Marroquin, Ms. Marroquin states all their calls are recorded and Plaintiff even
requested the recordings. (Greer Decl. Exh. 13, 10:16-20, 27:5-10.) Even
assuming each recording is its separate violation, this conversation occurred
on the last phone call – December 2019. Because Plaintiff discovered the
recordings at the latest in December 2019, the statute of limitations expired
December 2020. Plaintiff filed their invasion of privacy claim in 2022.
Based on the foregoing, Plaintiff has
not demonstrated a triable issue of material fact and Defendants’ motion for
summary adjudication on this claim is GRANTED.
Negligence
Defendants argue Plaintiff has no
evidence Defendants owed him any duty and the allegations of the fifth cause of
action are demonstrably false.
“[A]n insurance agent has an ‘obligation
to use reasonable care, diligence, and judgment in procuring the insurance
requested by an insured.’ [Citation.] The law is well established in California
that an agent's failure to deliver the agreed-upon coverage may constitute
actionable negligence and the proximate cause of an injury. [Citations.]”
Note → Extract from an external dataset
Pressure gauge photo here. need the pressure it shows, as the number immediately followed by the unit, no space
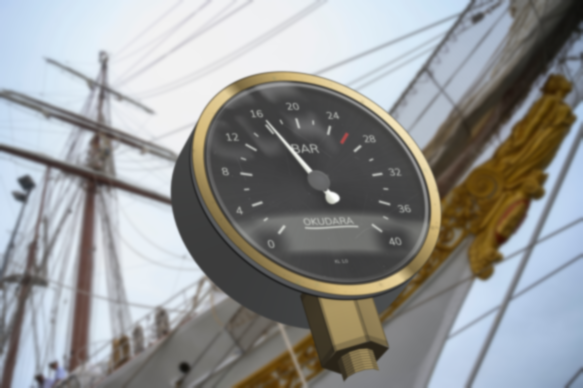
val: 16bar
(Butcher, supra, 77 Cal.App.4th at p. 1461, 92 Cal.Rptr.2d 521.) Moreover, the
insurer may be held vicariously liable for the negligence of the agent.” (R
& B Auto Center, Inc. v. Farmers Group, Inc. (2006) 140 Cal.App.4th
327, 337.)
Defendants contend Ms. Marroquin did not
“challenge” Ms. Webb’s coverage decision in any manner and the recorded phone
call between Ms. Marroquin and Ms. Webb show Ms. Marroquin told Ms. Webb that
she was happy that Mid-Century was covering the loss, as she had initially
heard from a local adjuster, that the damage to the windmill would have been
denied due to an exclusion in the policy for windstorm or hail. (UMF 29.) Moreover,
Plaintiff claims that Ms. Marroquin breached a duty owed to Plaintiff by
inadvertently disclosing material information to Mid-Century; however, there
cannot be a duty requiring an agent to conceal material information from his or
her principle.
In opposition, Plaintiff argues Ms.
Marroquin assumed a duty over Plaintiff when Ms. Marroquin represented to
Plaintiff that she will consult with an agent with a superior knowledge and
after doing so, assured Plaintiff that his claims was covered and filed his
claim. Plaintiff cites to Paper Savers, Inc. v. Nacsa (1996) 51
Cal.App.4th 1090 to support his contention Ms. Marroquin and therefore,
Defendants, can assume a special duty toward Plaintiff by misrepresenting the
policy terms.
However, the facts here differ from Papers
Savers, Inc. and the cases it relies on. In Plaintiff’s complaint,
Plaintiff contends Defendants breached their duty when Ms. Marroquin “negligently,
carelessly, recklessly, and/or unlawfully challenged Ms. Webb’s decision that
Plaintiff’s claim was covered.” (SAC ¶114.) None of the cases provide that the
agent breached their duty by informing the insurer the claims should not be
covered. Although Ms. Marroquin might have misrepresented the policy to
Plaintiff, upon discovering the claim was not covered, Ms. Marroquin informed
Plaintiff of such. (See Free v. Republic Ins. Co. (1992) 8 Cal.App.4th
1726, 1729 holding once an insurer or its agent elects to respond to an
insured's questions about coverage, a special duty arises which requires them
to use reasonable care to provide accurate information.) Based on the evidence
provided, Defendants and their agents swiftly informed Plaintiff his claim
would not be covered upon discovering the exclusion in his policy.
Based on the foregoing, Plaintiff has
not demonstrated a triable issue of material fact and Defendants’ motion for
summary adjudication on this claim is GRANTED.